Still, I figured the wait time couldn’t be too bad. I clicked and my fears were realized – it doesn’t ship until February 2016
This approach to selling products is becoming more and more common with the rise of hardware startups who can’t or won’t take on the risk of building, manufacturing and developing a product. I’ve had enough and you should have too.
Asking me, the consumer, to front $499 to a company with just a fancy video and early prototype to show for itself is ridiculous.
I’m sure there are plenty of people who don’t mind spending the money, but it can be a big risk, with essentially no protection when it falls apart.
It’s difficult to predict which companies will be able to produce a finished product at scale and which won’t. It’s a gargantuan task and many startups underestimate the challenge.
Time and time again, crowdfunding projects and pre-orders fail, fall short, or disappear altogether, often leaving backers out of pocket. Even large, successful campaigns like Pebble’s can hit major hurdles.

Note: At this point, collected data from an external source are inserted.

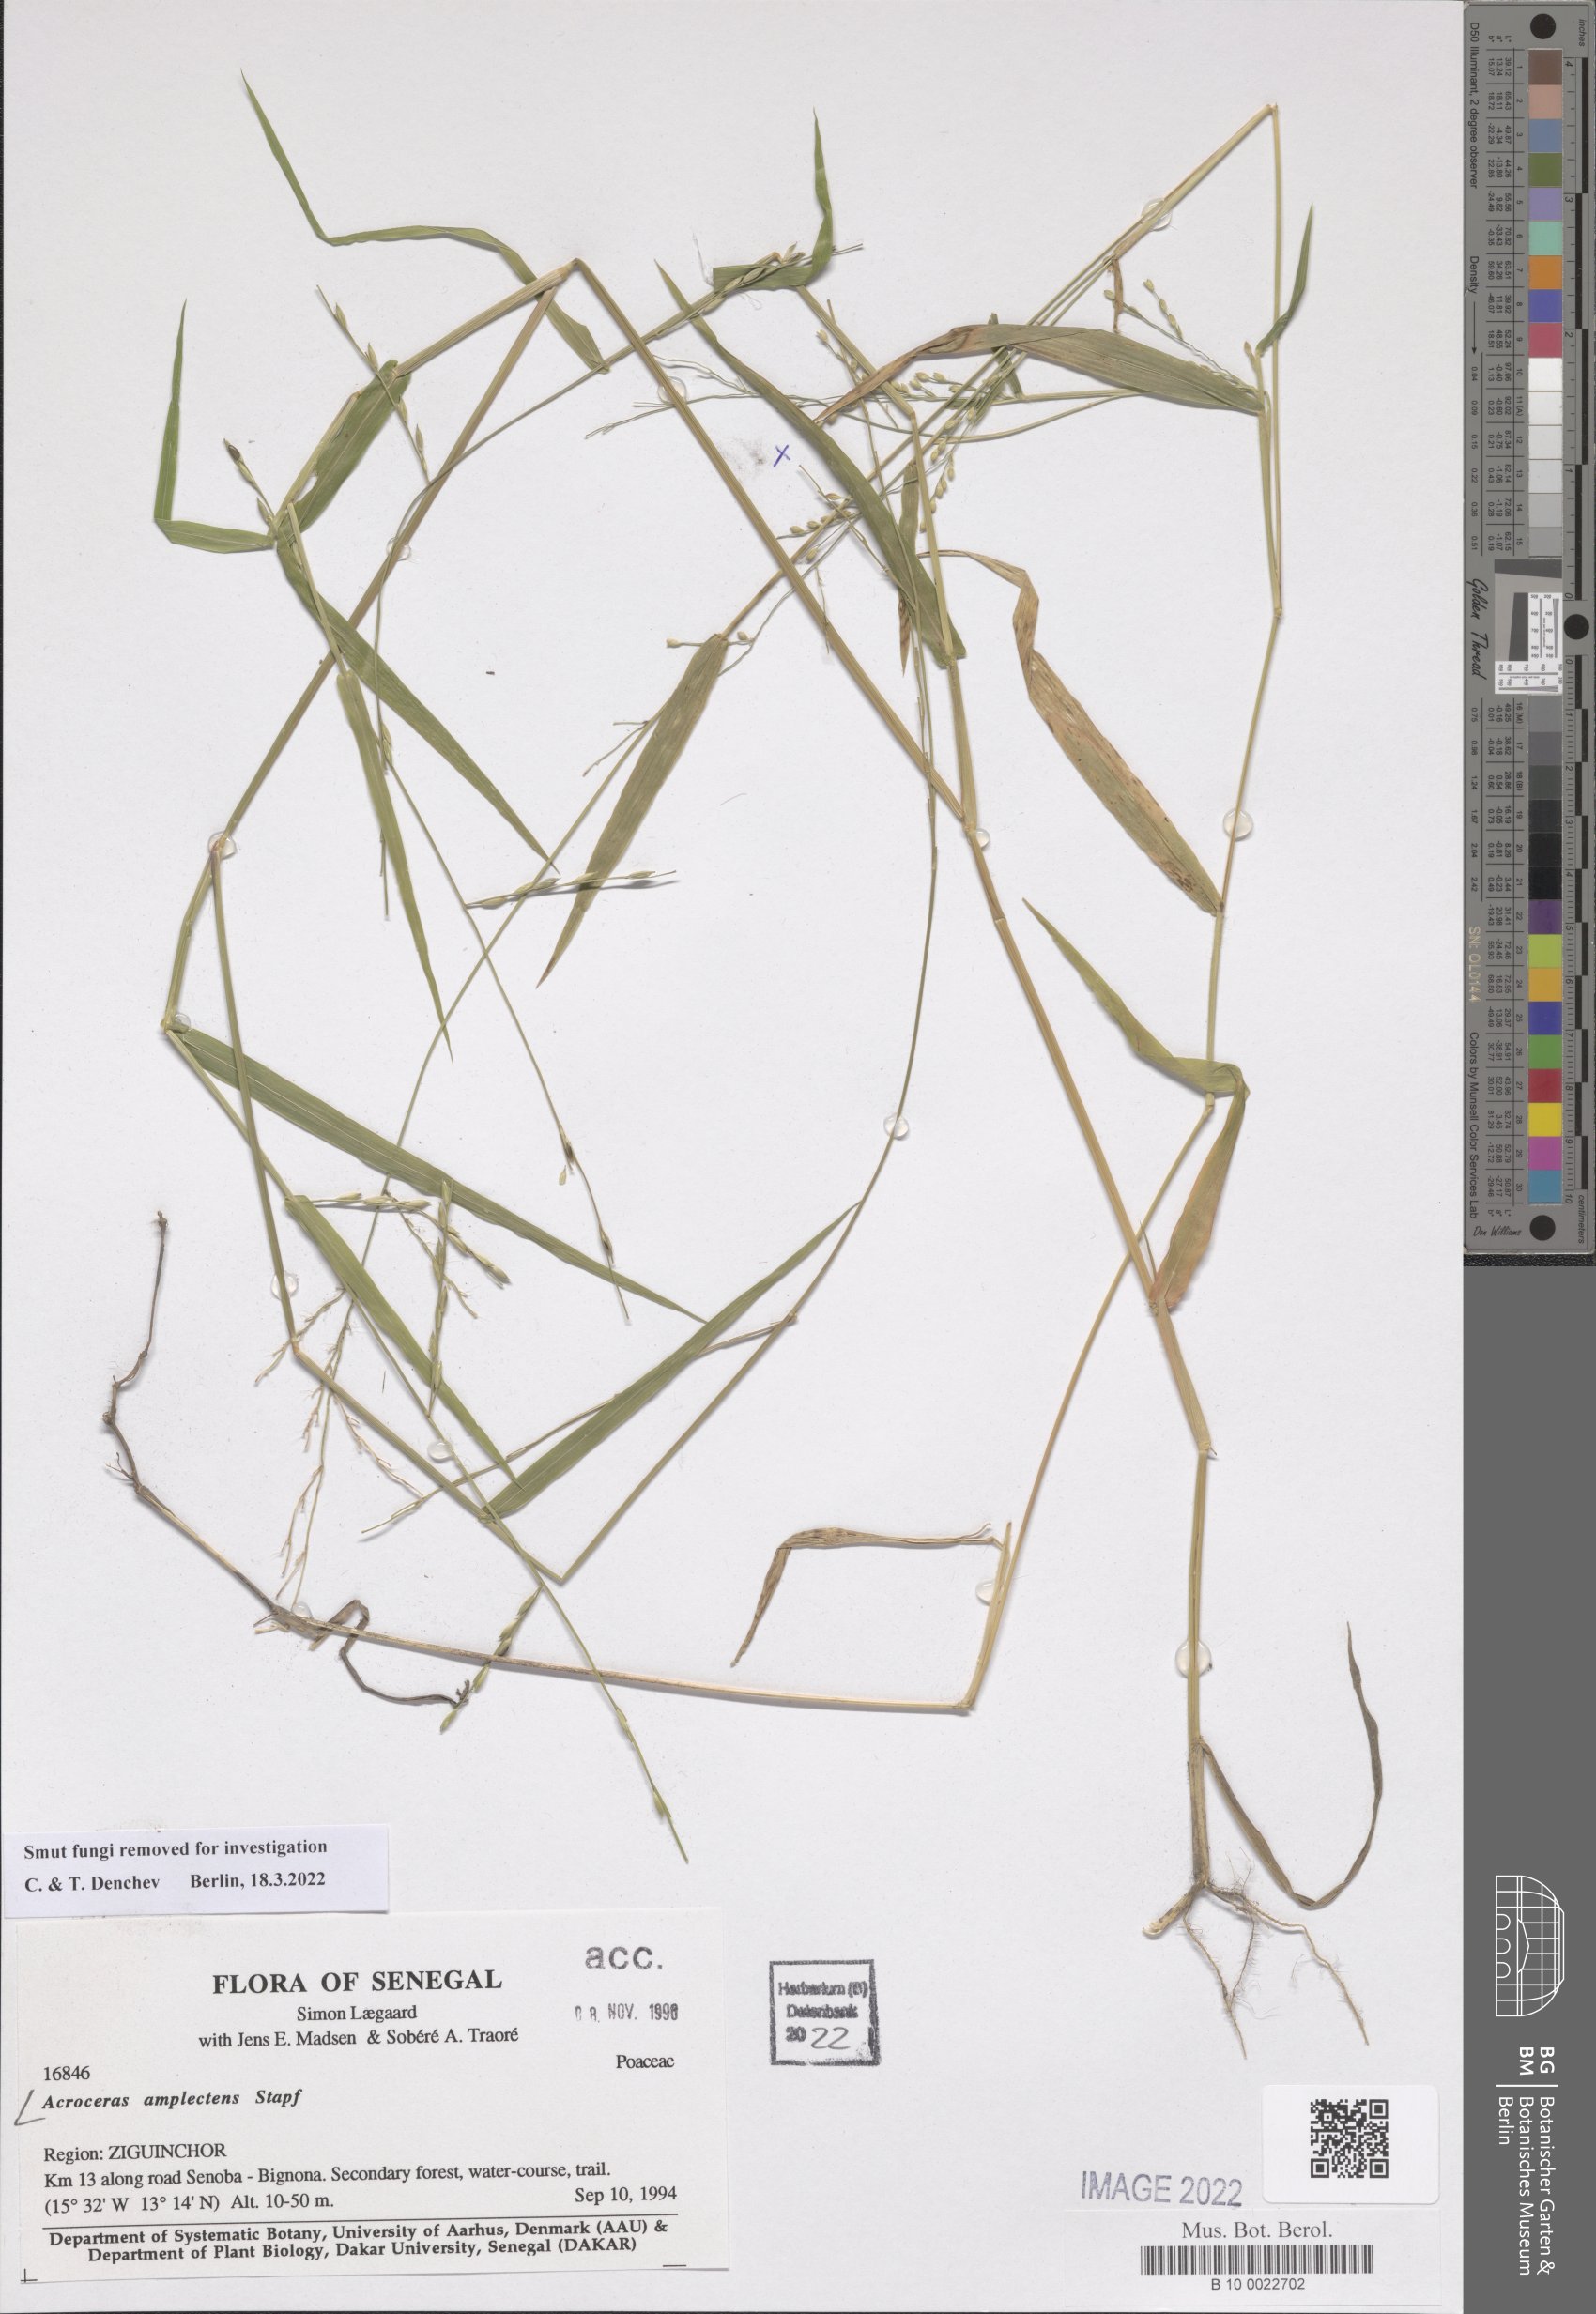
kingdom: Plantae
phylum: Tracheophyta
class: Liliopsida
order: Poales
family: Poaceae
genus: Acroceras
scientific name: Acroceras amplectens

It’s relatively trivial to build a shiny website and a workable prototype. Actually producing a product at scale is where it gets truly difficult.
The advent of crowdfunding campaigns and pre-order programs has spurned startups to trot out half-baked products under the illusion that they’re fully developed and ready for use, but it’s misleading at best and a scam at worst.
Lily, like many other projects that offer pre-orders, is actually venture backed, but somehow also needs consumers’ cash to build its product. These type of campaigns are often used as a type of customer validation, but I don’t think that cuts it.
Sure, Kickstarter, Indiegogo and other crowdfunding services have ultimately resulted in some great products from companies that might not have had a chance in the past, like Pebble or Coolest Cooler, but these are not the norm. Hundreds of projects fail every year (that’s why Indiegogo now offers a form of insurance).
There’s a long held piece of geek wisdom that skipping first generation products from established companies like Apple can be a good idea, because they’re often much better in their next iteration. Yet, people seem willing to pour thousands into companies and products that are utterly unproven and don’t even exist in the real world.
It’s incredibly rare for the product you receive to look exactly like the one you pre-ordered. Kickstarter at least offers some protections against unreliable or unscrupulous campaigns. Third-party pre-order programs have none.
Next time you see a ‘cool new thing™’ up for pre-order, take a step back and ask yourself if you can just wait for the real launch. If it’s a year away, what’s the rush? It’ll probably be on sale a matter of weeks after pre-orders ship.
Technology moves at an endlessly increasing pace, so it’s cool that we get a peek inside the world of unfinished hardware before it reaches the masses, but the marketing-fluff campaigns and lofty promises don’t make it clear how risky it really is.